Despite his criticism, Kannan believes Kerala will not “go the Bengal way,” partly because the state is historically accustomed to the cohabitation of religious communities and has a secular-minded, modern young generation.
In Kerala, the Left places great faith in its expansive welfare architecture, which reaches nearly one crore people—roughly 45 per cent of the electorate—and, they believe, provides a dependable cushion against political turbulence. Critics, however, argue that this confidence borders on wilful blindness to the economic and environmental consequences of the neoliberal policies the government is now pursuing.
Even with its policy recalibration, the Kerala Left does not publicly identify itself as a “new” or “reinvented” Left—labels some academics associated with the government readily use.
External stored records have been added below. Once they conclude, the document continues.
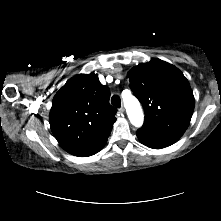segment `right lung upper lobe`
I'll return each mask as SVG.
<instances>
[{"mask_svg": "<svg viewBox=\"0 0 221 221\" xmlns=\"http://www.w3.org/2000/svg\"><path fill=\"white\" fill-rule=\"evenodd\" d=\"M109 98V87L94 73L66 82L55 95L49 116L51 130L63 149L86 157L104 147L117 112Z\"/></svg>", "mask_w": 221, "mask_h": 221, "instance_id": "cb5924a9", "label": "right lung upper lobe"}]
</instances>
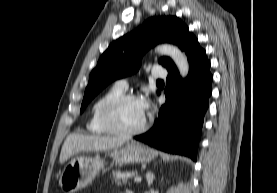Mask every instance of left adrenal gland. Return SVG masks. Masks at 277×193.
Wrapping results in <instances>:
<instances>
[{
	"label": "left adrenal gland",
	"mask_w": 277,
	"mask_h": 193,
	"mask_svg": "<svg viewBox=\"0 0 277 193\" xmlns=\"http://www.w3.org/2000/svg\"><path fill=\"white\" fill-rule=\"evenodd\" d=\"M154 179H155V175L151 171H148L146 174V180H147L148 186L152 185Z\"/></svg>",
	"instance_id": "left-adrenal-gland-1"
}]
</instances>
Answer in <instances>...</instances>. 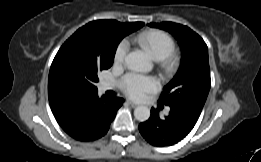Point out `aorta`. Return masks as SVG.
<instances>
[{"instance_id": "aorta-1", "label": "aorta", "mask_w": 261, "mask_h": 162, "mask_svg": "<svg viewBox=\"0 0 261 162\" xmlns=\"http://www.w3.org/2000/svg\"><path fill=\"white\" fill-rule=\"evenodd\" d=\"M125 65L129 70L136 72H147L152 68L149 59L138 51L130 52L126 56ZM134 116L138 121L144 122L150 117V109L146 106H138L134 110Z\"/></svg>"}]
</instances>
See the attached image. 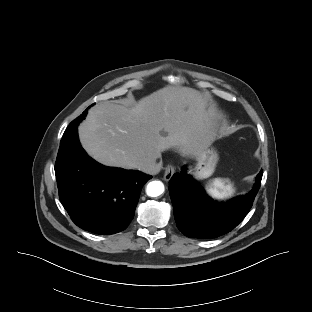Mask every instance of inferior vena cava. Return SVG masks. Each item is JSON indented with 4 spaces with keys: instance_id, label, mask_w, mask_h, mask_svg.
Segmentation results:
<instances>
[{
    "instance_id": "602c4592",
    "label": "inferior vena cava",
    "mask_w": 312,
    "mask_h": 312,
    "mask_svg": "<svg viewBox=\"0 0 312 312\" xmlns=\"http://www.w3.org/2000/svg\"><path fill=\"white\" fill-rule=\"evenodd\" d=\"M162 162L157 163L156 159H145L139 163L137 169L147 174H156L160 171Z\"/></svg>"
}]
</instances>
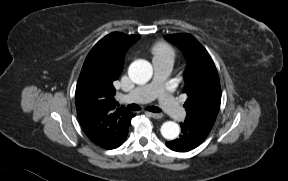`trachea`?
<instances>
[{
    "label": "trachea",
    "mask_w": 288,
    "mask_h": 181,
    "mask_svg": "<svg viewBox=\"0 0 288 181\" xmlns=\"http://www.w3.org/2000/svg\"><path fill=\"white\" fill-rule=\"evenodd\" d=\"M127 108L130 111H138V110H140V107L137 104H130V105L127 106ZM146 110L154 112V113L161 112V109H159L158 107H155V106H149V107L146 108Z\"/></svg>",
    "instance_id": "trachea-1"
}]
</instances>
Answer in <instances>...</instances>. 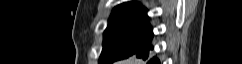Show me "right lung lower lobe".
<instances>
[{"label": "right lung lower lobe", "instance_id": "98d812e1", "mask_svg": "<svg viewBox=\"0 0 242 64\" xmlns=\"http://www.w3.org/2000/svg\"><path fill=\"white\" fill-rule=\"evenodd\" d=\"M151 50H153V46H151V45L149 44L147 47H145V48L141 49L140 51H138V52L136 53V56H137L138 58H142L143 60H147V59L150 57V55H151ZM154 62L157 63V60L155 61V57H154V58H151V59L148 61V64H149V63H154Z\"/></svg>", "mask_w": 242, "mask_h": 64}]
</instances>
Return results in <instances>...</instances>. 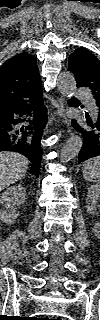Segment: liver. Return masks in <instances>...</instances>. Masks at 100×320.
I'll return each instance as SVG.
<instances>
[{
  "mask_svg": "<svg viewBox=\"0 0 100 320\" xmlns=\"http://www.w3.org/2000/svg\"><path fill=\"white\" fill-rule=\"evenodd\" d=\"M29 160L15 152L0 153V189L21 180L28 169Z\"/></svg>",
  "mask_w": 100,
  "mask_h": 320,
  "instance_id": "1",
  "label": "liver"
}]
</instances>
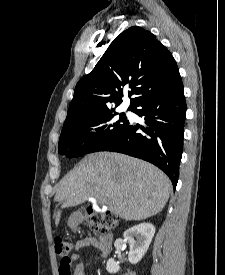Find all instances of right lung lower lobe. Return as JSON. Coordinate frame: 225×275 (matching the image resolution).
Listing matches in <instances>:
<instances>
[{
	"label": "right lung lower lobe",
	"mask_w": 225,
	"mask_h": 275,
	"mask_svg": "<svg viewBox=\"0 0 225 275\" xmlns=\"http://www.w3.org/2000/svg\"><path fill=\"white\" fill-rule=\"evenodd\" d=\"M130 110L144 117L146 126L128 123L97 151L120 152L153 163L169 176L175 188L186 114L182 80L143 98Z\"/></svg>",
	"instance_id": "right-lung-lower-lobe-1"
}]
</instances>
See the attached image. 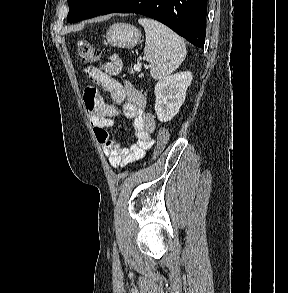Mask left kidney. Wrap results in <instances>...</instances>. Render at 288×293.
Instances as JSON below:
<instances>
[{
  "label": "left kidney",
  "mask_w": 288,
  "mask_h": 293,
  "mask_svg": "<svg viewBox=\"0 0 288 293\" xmlns=\"http://www.w3.org/2000/svg\"><path fill=\"white\" fill-rule=\"evenodd\" d=\"M192 78L191 72H180L164 77L155 85V112L161 122L170 121L178 113Z\"/></svg>",
  "instance_id": "5707ae66"
}]
</instances>
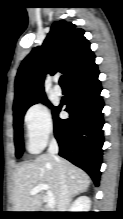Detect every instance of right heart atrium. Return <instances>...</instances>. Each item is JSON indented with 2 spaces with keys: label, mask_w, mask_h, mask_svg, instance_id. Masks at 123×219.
<instances>
[{
  "label": "right heart atrium",
  "mask_w": 123,
  "mask_h": 219,
  "mask_svg": "<svg viewBox=\"0 0 123 219\" xmlns=\"http://www.w3.org/2000/svg\"><path fill=\"white\" fill-rule=\"evenodd\" d=\"M24 125L29 150L40 152L53 134V121L48 107L42 103L29 107L24 115Z\"/></svg>",
  "instance_id": "obj_1"
}]
</instances>
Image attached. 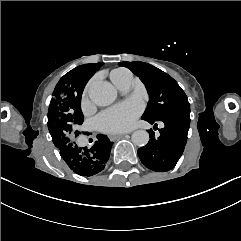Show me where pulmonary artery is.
<instances>
[{
    "mask_svg": "<svg viewBox=\"0 0 241 241\" xmlns=\"http://www.w3.org/2000/svg\"><path fill=\"white\" fill-rule=\"evenodd\" d=\"M131 88V80L123 87L119 88L123 94H127Z\"/></svg>",
    "mask_w": 241,
    "mask_h": 241,
    "instance_id": "1",
    "label": "pulmonary artery"
}]
</instances>
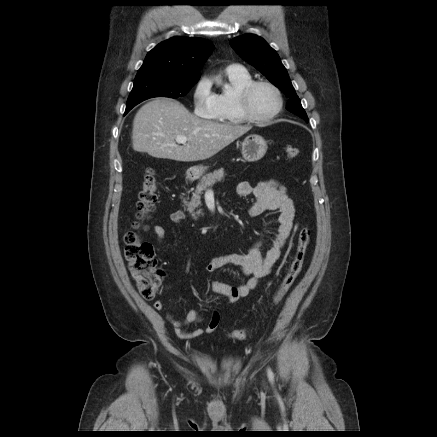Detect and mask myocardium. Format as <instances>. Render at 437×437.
Returning <instances> with one entry per match:
<instances>
[{
	"label": "myocardium",
	"mask_w": 437,
	"mask_h": 437,
	"mask_svg": "<svg viewBox=\"0 0 437 437\" xmlns=\"http://www.w3.org/2000/svg\"><path fill=\"white\" fill-rule=\"evenodd\" d=\"M259 86H267L270 89L273 90V92L276 95L277 98V107L275 109V111L266 116V117H260L257 116L253 113L252 108H251V96L254 92V90L259 87ZM238 103H239V108L240 111L243 115V117L249 121V122H253V123H267L270 122L272 120H274L282 111L283 109V97L281 94L280 89L273 84L270 81L267 80H253L250 83H248L239 93L238 96Z\"/></svg>",
	"instance_id": "1"
}]
</instances>
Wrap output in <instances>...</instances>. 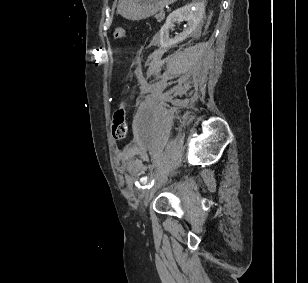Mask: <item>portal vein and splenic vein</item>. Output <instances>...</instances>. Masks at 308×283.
Here are the masks:
<instances>
[{
    "instance_id": "1",
    "label": "portal vein and splenic vein",
    "mask_w": 308,
    "mask_h": 283,
    "mask_svg": "<svg viewBox=\"0 0 308 283\" xmlns=\"http://www.w3.org/2000/svg\"><path fill=\"white\" fill-rule=\"evenodd\" d=\"M167 8V10H170V8L169 7H166Z\"/></svg>"
}]
</instances>
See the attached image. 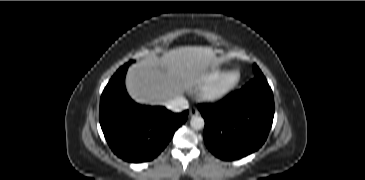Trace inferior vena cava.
<instances>
[{"label": "inferior vena cava", "instance_id": "602c4592", "mask_svg": "<svg viewBox=\"0 0 365 180\" xmlns=\"http://www.w3.org/2000/svg\"><path fill=\"white\" fill-rule=\"evenodd\" d=\"M167 109H170L174 112H181L182 110L188 109L189 104L188 101L184 97H177L173 100L165 103Z\"/></svg>", "mask_w": 365, "mask_h": 180}]
</instances>
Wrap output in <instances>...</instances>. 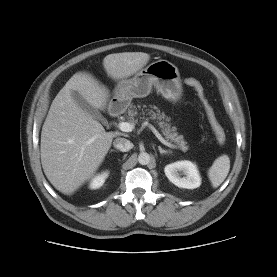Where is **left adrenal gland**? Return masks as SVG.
Masks as SVG:
<instances>
[{"label": "left adrenal gland", "mask_w": 277, "mask_h": 277, "mask_svg": "<svg viewBox=\"0 0 277 277\" xmlns=\"http://www.w3.org/2000/svg\"><path fill=\"white\" fill-rule=\"evenodd\" d=\"M158 149H159V152H160L161 155L171 153L170 150L169 151L168 150H164V149L161 148V146H158Z\"/></svg>", "instance_id": "a2214340"}]
</instances>
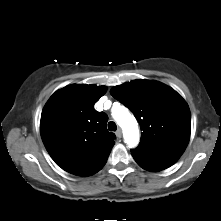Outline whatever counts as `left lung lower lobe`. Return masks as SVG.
<instances>
[{
    "instance_id": "1",
    "label": "left lung lower lobe",
    "mask_w": 221,
    "mask_h": 221,
    "mask_svg": "<svg viewBox=\"0 0 221 221\" xmlns=\"http://www.w3.org/2000/svg\"><path fill=\"white\" fill-rule=\"evenodd\" d=\"M132 156L139 166L145 170L153 172L164 170L172 166L178 160L177 158L151 159L135 154H132Z\"/></svg>"
}]
</instances>
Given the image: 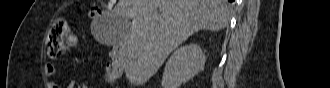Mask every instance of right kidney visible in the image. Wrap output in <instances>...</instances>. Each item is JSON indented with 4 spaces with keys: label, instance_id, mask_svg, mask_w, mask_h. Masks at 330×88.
Here are the masks:
<instances>
[{
    "label": "right kidney",
    "instance_id": "1",
    "mask_svg": "<svg viewBox=\"0 0 330 88\" xmlns=\"http://www.w3.org/2000/svg\"><path fill=\"white\" fill-rule=\"evenodd\" d=\"M205 54L197 44L184 45L174 51L166 63L163 77V88H179L205 65Z\"/></svg>",
    "mask_w": 330,
    "mask_h": 88
}]
</instances>
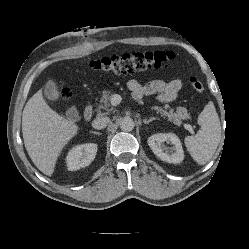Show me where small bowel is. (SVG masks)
<instances>
[{
    "instance_id": "obj_1",
    "label": "small bowel",
    "mask_w": 249,
    "mask_h": 249,
    "mask_svg": "<svg viewBox=\"0 0 249 249\" xmlns=\"http://www.w3.org/2000/svg\"><path fill=\"white\" fill-rule=\"evenodd\" d=\"M128 88L135 100H140L144 96L156 94L161 103L174 101L182 88V81L174 79L169 82L153 80L145 85L140 84L137 80L132 79L128 82Z\"/></svg>"
}]
</instances>
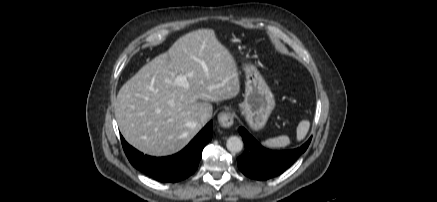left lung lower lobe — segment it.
<instances>
[{
	"label": "left lung lower lobe",
	"instance_id": "obj_1",
	"mask_svg": "<svg viewBox=\"0 0 437 202\" xmlns=\"http://www.w3.org/2000/svg\"><path fill=\"white\" fill-rule=\"evenodd\" d=\"M246 148L238 157L237 164L240 171L247 177L256 180H267L282 174L294 161L306 151L311 138L301 147L293 150L273 151L262 147L245 128L240 127Z\"/></svg>",
	"mask_w": 437,
	"mask_h": 202
}]
</instances>
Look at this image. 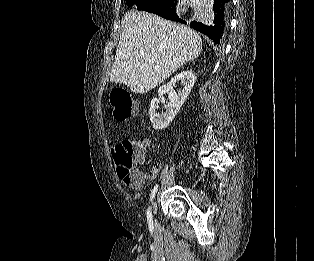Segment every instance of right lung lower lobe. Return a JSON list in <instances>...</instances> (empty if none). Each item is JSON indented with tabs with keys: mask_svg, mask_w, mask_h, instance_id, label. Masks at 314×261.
I'll return each mask as SVG.
<instances>
[{
	"mask_svg": "<svg viewBox=\"0 0 314 261\" xmlns=\"http://www.w3.org/2000/svg\"><path fill=\"white\" fill-rule=\"evenodd\" d=\"M182 0H163L161 3L147 9L146 11L155 13L163 18L186 24L182 20V10L184 3ZM230 0H213L214 21L213 25H206L198 21H192L190 26L197 31L207 35L216 45H221L225 33Z\"/></svg>",
	"mask_w": 314,
	"mask_h": 261,
	"instance_id": "1",
	"label": "right lung lower lobe"
}]
</instances>
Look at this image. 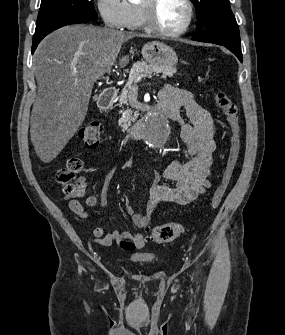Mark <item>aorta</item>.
Wrapping results in <instances>:
<instances>
[{
    "label": "aorta",
    "mask_w": 285,
    "mask_h": 335,
    "mask_svg": "<svg viewBox=\"0 0 285 335\" xmlns=\"http://www.w3.org/2000/svg\"><path fill=\"white\" fill-rule=\"evenodd\" d=\"M138 134L149 137L146 147H167L166 137L173 134L171 119H162V112H149V119H146L144 127H138Z\"/></svg>",
    "instance_id": "aorta-1"
}]
</instances>
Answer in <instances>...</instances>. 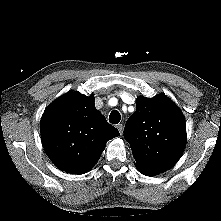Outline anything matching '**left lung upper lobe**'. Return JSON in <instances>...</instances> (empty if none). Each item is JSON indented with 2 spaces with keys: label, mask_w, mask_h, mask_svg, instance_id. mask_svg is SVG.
I'll return each mask as SVG.
<instances>
[{
  "label": "left lung upper lobe",
  "mask_w": 221,
  "mask_h": 221,
  "mask_svg": "<svg viewBox=\"0 0 221 221\" xmlns=\"http://www.w3.org/2000/svg\"><path fill=\"white\" fill-rule=\"evenodd\" d=\"M124 137L131 145L138 170L157 175L180 159L186 143L185 119L165 95L140 97L126 122Z\"/></svg>",
  "instance_id": "5c2ea615"
}]
</instances>
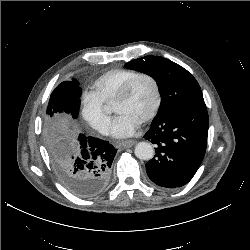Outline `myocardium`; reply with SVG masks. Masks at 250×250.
Returning <instances> with one entry per match:
<instances>
[{"instance_id":"myocardium-1","label":"myocardium","mask_w":250,"mask_h":250,"mask_svg":"<svg viewBox=\"0 0 250 250\" xmlns=\"http://www.w3.org/2000/svg\"><path fill=\"white\" fill-rule=\"evenodd\" d=\"M141 79H148L152 83L153 88H154V92H155V105L153 107V110L141 122V124H147L156 118V116L158 115V113L161 109V105H162L161 87H160V84H159L157 78L154 75H152L150 73H139L136 76H134L121 88V90L117 94L113 104L115 105V104L126 101L129 98V96H130L132 90L134 89L135 85L137 84V82Z\"/></svg>"}]
</instances>
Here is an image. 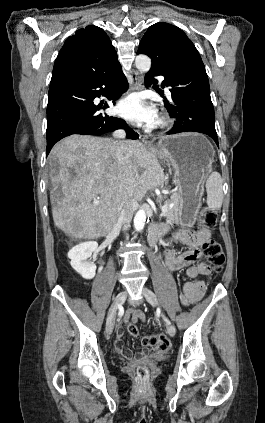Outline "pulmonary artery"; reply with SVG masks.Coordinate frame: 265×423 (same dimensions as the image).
<instances>
[{
	"label": "pulmonary artery",
	"mask_w": 265,
	"mask_h": 423,
	"mask_svg": "<svg viewBox=\"0 0 265 423\" xmlns=\"http://www.w3.org/2000/svg\"><path fill=\"white\" fill-rule=\"evenodd\" d=\"M166 92L169 94V89L168 88H166Z\"/></svg>",
	"instance_id": "pulmonary-artery-1"
}]
</instances>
Party leaders insist that their approach to private capital has been consistent since the first communist ministry under E. M. S. Namboodiripad. They point to EMS’s invitation to the Birlas to set up a rayon factory in Kerala as evidence. “The party never had illusions about resisting private capital while operating within a federal structure dominated by the bourgeoisie. But to connect with the aspirations of the youth, redundant slogans must be updated,” a senior leader says, requesting anonymity.
CPIM politburo member Muhammad Salim firmly rejects the notion of a distinct Kerala model or a reinvented Left. “There is no separate approach for Kerala. Our party has well-thought-out policies, and every unit functions accordingly. The relevant units determine the best way to implement these policies. In Bengal, we erred in some areas, and we have reviewed and accepted where we went wrong. That is history now. In Bengal, we are on a revival path; in Kerala, we are consolidating our position,” he tells Outlook.
The denials notwithstanding, the shift in the Kerala Left’s approach is unmistakable. The Bengal debacle may have served as a catalyst, prompting the party to discard some of the “obstinate” policies it clung to for decades. For the pro-growth and pro-capital section within the CPI(M), pragmatism—not rigid ideology—is now seen as the key to political relevance and survival.